A member enrolled with an MCO is not part of the targeted population.
441—90.2(249A) Targeted case management. This rule applies only to the case management category of TCM and the defined targeted population.
90.2(1) Eligibility for targeted case management. A person who meets all of the following criteria will be eligible for TCM:
a. The person is eligible for Medicaid or is conditionally eligible under 441—Chapter 75;
b. The person is a member of a targeted population;
c. The person resides in a community setting or qualifies for transitional case management as set forth in subrule 90.2(4);
d. The person has applied for TCM in accordance with the policies of the provider;
e. The person is not eligible for or enrolled in an MCO.
90.2(2) Determination of need for targeted case management. Assessment at least every 365 days since the date of identified need for TCM is required as a condition of eligibility under the medical assistance program. The TCM provider manual found on the department’s website and as amended to July 1, 2026, contains more information.
90.2(3) Application for targeted case management. The TCM provider shall process a received application for TCM no later than 30 days after receipt of the application. The Medicaid manual for TCM found on the department’s website and as amended to July 1, 2026, has more information.
a. Application decision for targeted case management. The TCM provider shall inform the applicant, or the applicant’s guardian or representative, of any decision to approve, deny, or delay the service in accordance with the notification requirements in 441—Chapter 16.
b. Denial of applications.

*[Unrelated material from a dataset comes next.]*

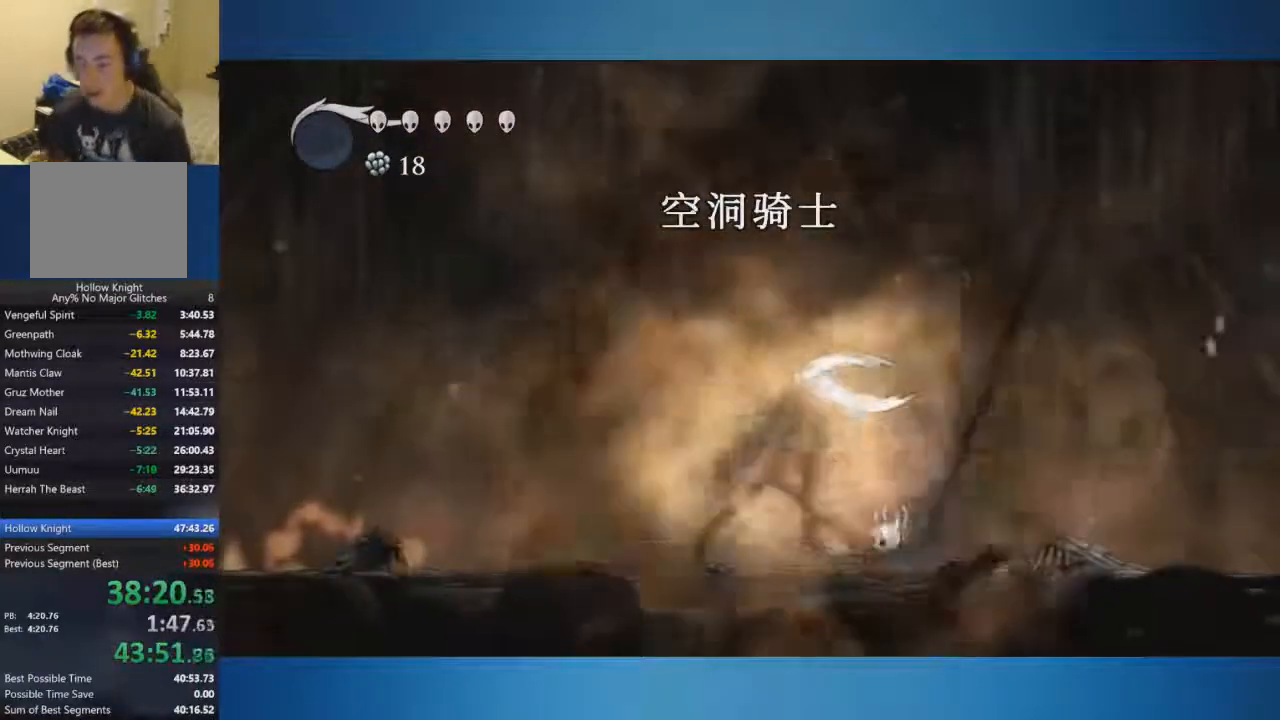
{"buttons": [], "left_stick": "center", "right_stick": "center", "events": []}
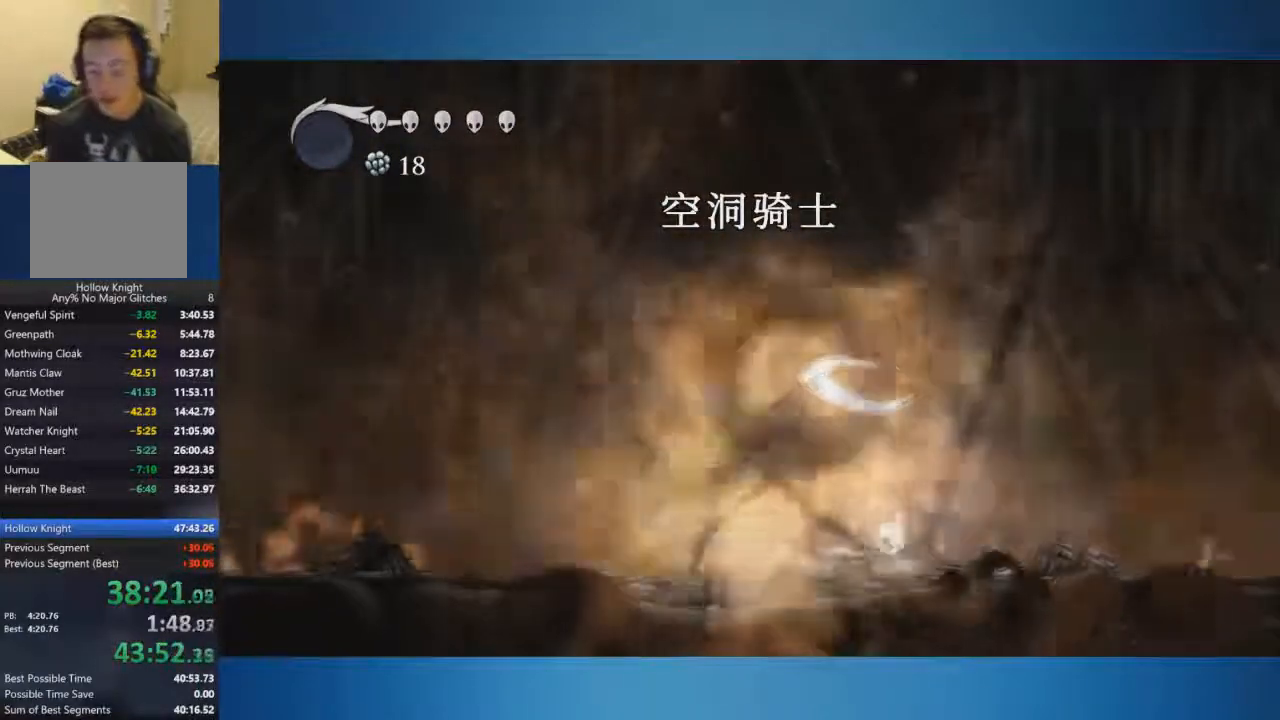
{"buttons": [], "left_stick": "center", "right_stick": "center", "events": []}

The TCM provider will deny an application for service when:
(1) The applicant is not currently eligible for Medicaid;
(2) The applicant does not meet the eligibility criteria in 441—subrule 90.2(1);
(3) The applicant, or the applicant’s guardian or representative, withdraws the application;
(4) The applicant does not provide information required to process the application;
(5) The applicant is receiving duplicative TCM from another Medicaid provider; or
(6) The applicant does not have a need for TCM.
90.2(4) Transition to a community setting. The Medicaid manual for TCM found on the department’s website and as amended to July 1, 2026, contains information about services that may be provided to a member transitioning to a community setting.
441—90.3(249A) Termination of TCM services.
90.3(1) TCM shall be terminated only when:
a. The member does not meet eligibility criteria under rule 441—90.2(249A);
b. The member has achieved all goals and objectives of the service;
c. The member has no ongoing need for TCM;
d. The member is receiving TCM based on eligibility under an HCBS program but is no longer eligible for the program;
e. The member or the member’s guardian or representative requests termination;
f. The member is unwilling or unable to accept further services; or
g. The member or the member’s guardian or representative fails to provide access to information necessary for the development of the service plan or for implementation of TCM.
90.3(2) The provider shall notify the member or the member’s guardian or representative in writing of the termination of TCM, in accordance with 441—Chapter 16.
441—90.4(249A) Case management services. This rule applies to all categories of case management and all populations covered by case management.
90.4(1) Covered services. The following shall be included in FFS case management services provided to members.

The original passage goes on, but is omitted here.